Monday, July 30, 2007

The miracle here is that they were talking to a girl in the first place.

[Bunch of mathies laughing/studying in Second Cup. The only girl waits for a break in the conversation]
Math Girl: “Ha, yeah. Yeah well that’s just like something my friend told me once. She said she liked her men like tea. Hot, strong, dark and sweet. Heehee.”
(all the boys just look back at their calculators)

—Second Cup

Sunday, July 29, 2007

Asians of the Jewish Persuasion

Asian girl: I hate being Asian!
- Modern East Asian History

Saturday, July 28, 2007

Sort of like that pun.

[Talking about brain lesions.]
Guest Lecturer: “In lesion studies, if you’re looking for small effects, you’re looking in the wrong place. Usually the effects kind of hit you over the head.”
–PSYC 211 

Friday, July 27, 2007

And nerves are like George Foreman grills.

Prof: That’s what you would see if you stood in the shoes of a bee…..that wore shoes.
(later)
Prof: “Animals are completely unable to plan for their retirement. ….which is probably why they don’t retire.”
(later)
Prof: “Neurons are like toasters.”
–PSYC 211

Thursday, July 26, 2007

Although they both have periods…

Prof: Don’t ask sentences to perform multiple tasks.
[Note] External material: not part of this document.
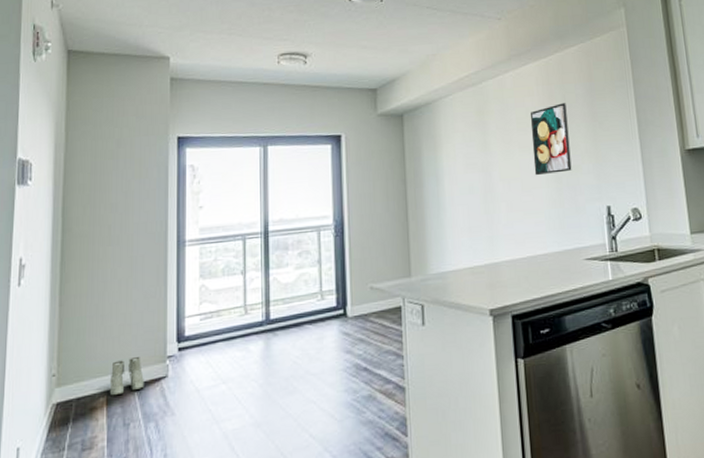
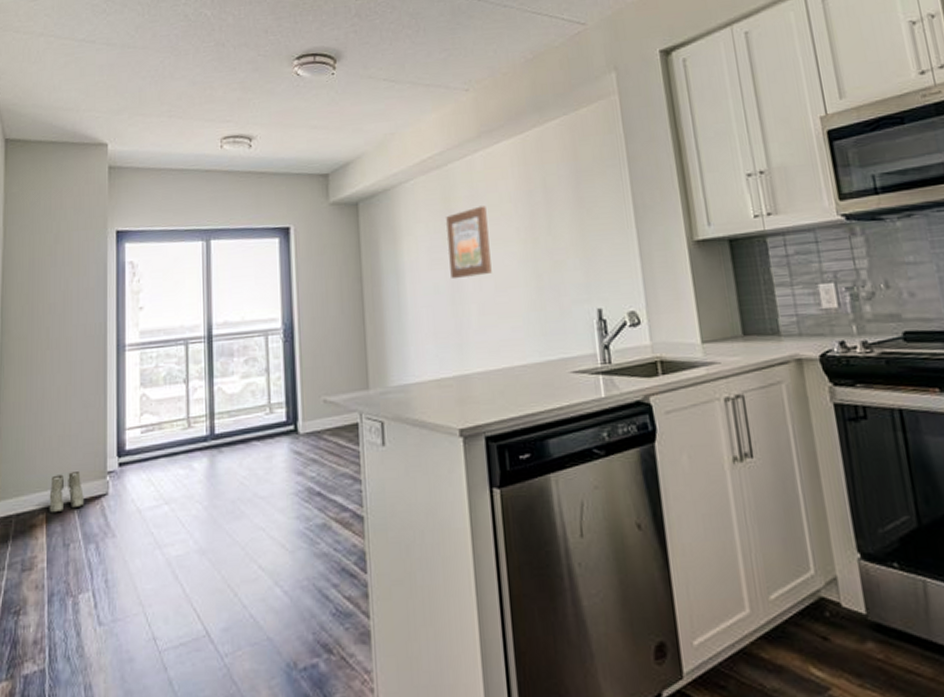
wall art: none [480,118,519,181] -> present [446,206,492,279]
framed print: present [530,103,572,176] -> none [504,187,555,273]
Multi-tasking is for women only.
–EAPR 250

Wednesday, July 25, 2007

Eleven stories tall, erect.

Slightly Drunk Guy 1: Dude that Physics exam sucked balls (Drunkest Guy 2 starts to laugh hysterically)
Slightly Drunk Guy 1: Dude, shut up.
Drunkest Guy 2: You said balls…get it? ‘Cause the class was in Le Cock.
Slightly Drunk Guy 3: I hate that damn room, I got like 4 classes there next year. What a sausage fest.
Drunk Guy 1: Leacock?
Drunkest Guy 2: Le Cock!!!!
- St. Catherine

Tuesday, July 24, 2007

It’s a great way to renew my wardrobe.

Jappy girl 1: Why did you leave your boots in the locker without a lock?
Jappy girl 2: Well, I’d just rather have $200 worth of stuff stolen than buy a $10 lock.
- McGill Gym Womens locker room

Monday, July 23, 2007

The sad thing is that they all probably still got A’s.
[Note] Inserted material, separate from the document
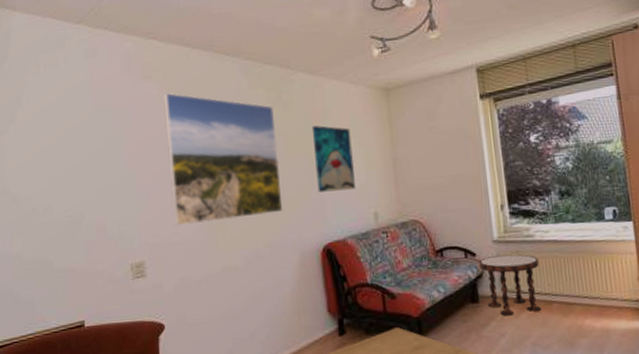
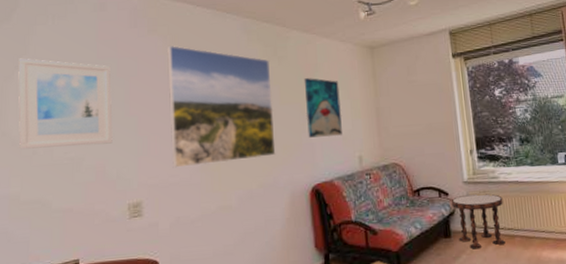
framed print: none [13,110,112,207] -> present [18,58,113,150]

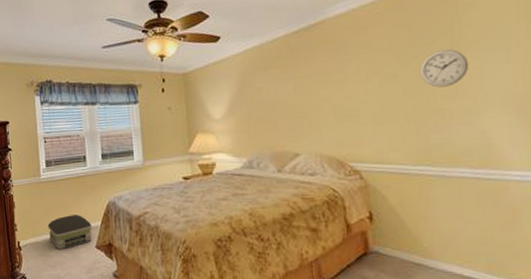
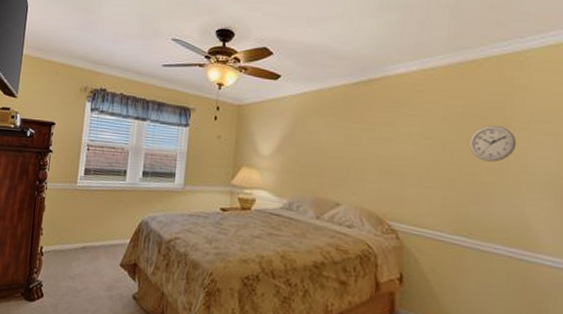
air purifier: present [47,215,92,250] -> none [74,227,120,263]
(Studying for the midterm in Terrestrial Planets, the quintessential bird course; Girl 1 has just claimed she’ll ace the exam)
Guy: So you have Mercury, Venus, Earth, and Mars as the terrestrial planets.
Girl 1 (who just claimed she’ll ace the exam): Wait, Mars isn’t a planet, it’s a moon!
Guy: (Frozen with shock) Umm.. No, you’re wrong.
Girl 2: (with certainty to girl 1) No, Mercury is the moon.
Guy: (walks away in disgust)
- Walking into midterm.

Sunday, July 22, 2007

Only if he tries withholding sex one more time to watch a chick flick

Girl 1: ..so then he started talking about feelings and stuff, and how we only have sex and we never talk anymore!
Girl 2: (nods head sympathetically)
Girl 1: Like sometimes after we do it he tries to cuddle with me and all I can think about is, damn I really just want to sleep
(silence)
Girl 1: So do I break up with him?
- Milton gates

Saturday, July 21, 2007

That might sound weird, but she only bathes me.

Stoned guy: Don’t beat me up! I don’t want to be bruised tomorrow when my mom sees me naked!